Ocaña wurde zu einer Ikone der Schwulenbewegung im Spanien der frühen 80-ziger Jahre. Das lag auch daran, dass es eine Zeit des Umbruchs war, zwischen der Diktatur und der Demokratie. Überall brachen in der Gesellschaft die Wünsche und das Aufbegehren nach Freiheiten auf, die lange unterdrückt worden waren. Die Menschen gingen auf die Straße. Ocaña war einer von ihnen. Doch nur auf einer Schwulendemo war er dabei. Der Eindruck, den er mit seiner Präsenz hinterließ, hättte für alle weiteren gereicht. So behauptet er nicht wenig selbstbewusst. „Ich bin die, die ich bin.“ Ocaña war stets der Künstler, der zugleich malte, performte, sang und revolutionierte. Ocaña war ein Gesamtkunstwerk, das nebenbei auch Kunst erschuf. Er war nicht libertär, wie andere aus ihrer Community damals sich nannten, sondern libertatär. Bei Ocaña musste es immer ein bisschen mehr sein. In einem Dorf nahe Sevilla aufgewachsen, wurde er dort aus lauter Einsamkeit zum Erleuchteten. Er rettete sich in seine Einmaligkeit, um sich nicht zu verlieren. Als er nach Barcelona flüchtete, fand er dort Gleichgesinnte und blieb dennoch das einzigartige, selbsternannte Genie.
Hatte er sich mit Hepatitis infiziert oder vielleicht doch mit einem damals noch unbekannten Virus namens HIV? Doch ein spektakulärer Unfall taugte viel eher zu einer Mythenbildung um seinen Tod. Er sei einfach der Sonne zu nah gekommen. Bei einem Festival, zu dem er sich ein Sonnenkostüm gebastelt hatte, kam er dem bengalischen Feuer zu nah und brrannte lichterloh.

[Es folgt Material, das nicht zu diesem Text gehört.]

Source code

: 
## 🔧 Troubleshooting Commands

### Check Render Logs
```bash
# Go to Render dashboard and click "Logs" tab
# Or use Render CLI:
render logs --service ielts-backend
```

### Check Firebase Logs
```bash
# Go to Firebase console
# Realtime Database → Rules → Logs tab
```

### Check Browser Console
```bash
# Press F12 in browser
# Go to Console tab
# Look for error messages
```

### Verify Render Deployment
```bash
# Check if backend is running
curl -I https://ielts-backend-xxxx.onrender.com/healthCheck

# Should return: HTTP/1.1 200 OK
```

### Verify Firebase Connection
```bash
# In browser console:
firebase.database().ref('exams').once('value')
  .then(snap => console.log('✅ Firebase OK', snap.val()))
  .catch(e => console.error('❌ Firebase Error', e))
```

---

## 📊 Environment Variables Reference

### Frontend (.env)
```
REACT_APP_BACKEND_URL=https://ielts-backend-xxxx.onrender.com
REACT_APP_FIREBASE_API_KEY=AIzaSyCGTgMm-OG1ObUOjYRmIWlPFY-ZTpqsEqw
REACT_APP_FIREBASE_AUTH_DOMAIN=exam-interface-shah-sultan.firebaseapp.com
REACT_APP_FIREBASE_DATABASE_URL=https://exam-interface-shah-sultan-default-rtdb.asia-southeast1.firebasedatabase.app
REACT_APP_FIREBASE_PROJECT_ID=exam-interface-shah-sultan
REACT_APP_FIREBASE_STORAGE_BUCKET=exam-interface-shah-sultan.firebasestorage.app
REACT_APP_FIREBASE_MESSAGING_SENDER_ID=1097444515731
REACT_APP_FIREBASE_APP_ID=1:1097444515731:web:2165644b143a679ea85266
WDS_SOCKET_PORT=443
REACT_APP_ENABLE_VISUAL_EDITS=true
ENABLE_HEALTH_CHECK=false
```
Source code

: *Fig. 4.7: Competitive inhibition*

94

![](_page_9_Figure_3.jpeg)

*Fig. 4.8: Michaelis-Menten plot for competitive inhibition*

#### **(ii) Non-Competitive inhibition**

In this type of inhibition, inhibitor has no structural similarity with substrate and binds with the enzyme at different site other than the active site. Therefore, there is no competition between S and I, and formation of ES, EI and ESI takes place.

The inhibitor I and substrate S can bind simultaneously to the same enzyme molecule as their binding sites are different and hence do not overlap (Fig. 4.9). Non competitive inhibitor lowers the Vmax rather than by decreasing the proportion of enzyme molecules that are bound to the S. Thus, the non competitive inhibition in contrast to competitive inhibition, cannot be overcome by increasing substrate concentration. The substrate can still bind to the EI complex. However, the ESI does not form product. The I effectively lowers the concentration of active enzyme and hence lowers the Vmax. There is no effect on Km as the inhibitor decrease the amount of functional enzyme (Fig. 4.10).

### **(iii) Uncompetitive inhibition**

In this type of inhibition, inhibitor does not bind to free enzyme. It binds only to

Nach der letztjährigen Aufführung in der Neuköllner Oper ist das Stück „Ocaña – Königin der Ramblas“ von Marc Rosich zurück nach Berlin gekommen. Joan Vázquez schlüpft in die Rolle der queeren Ikone, der Komponist des Stückes Marc Sambola begleitet ihn an der Gitarre.
Die Beiden erzählen auf der Bühne die Lebensgeschichte des Künstlers und Aktivisten mit Hilfe von autofiktionalen Texten und Coplas, die Vázquez mit wunderschönem Tenor gefühlvoll, andeutungsreich und in mit leichter Hand arrangierter Kostümierung interpretiert. Denn Ocaña "transvestierte" die Coplas. Sie beschränken sich ganz auf die Innensicht und Selbstwahrnehmung Ocañas. Das stimmige Bild einer queeren Künstelrpersönlichkeit entsteht, die dem Leben huldigte und sich dennoch des Todes bewusst war, den sie mit ihrem radikalen Lebensanspruch riskierte. Sie wusste, dass das offene Ausleben der eigenen Sexualität und Identität ein Spiel mit dem Abgrund war. Wenn man sich diese Lebensgeschichte an einem Abend ansieht, an dem draußen auf den Straßen Berlins der CSD gefeiert wird, ahnt man, dass es vieler solcher Kämpfender gebraucht hatte, bis die Freiheiten so groß sein konnten wie heute.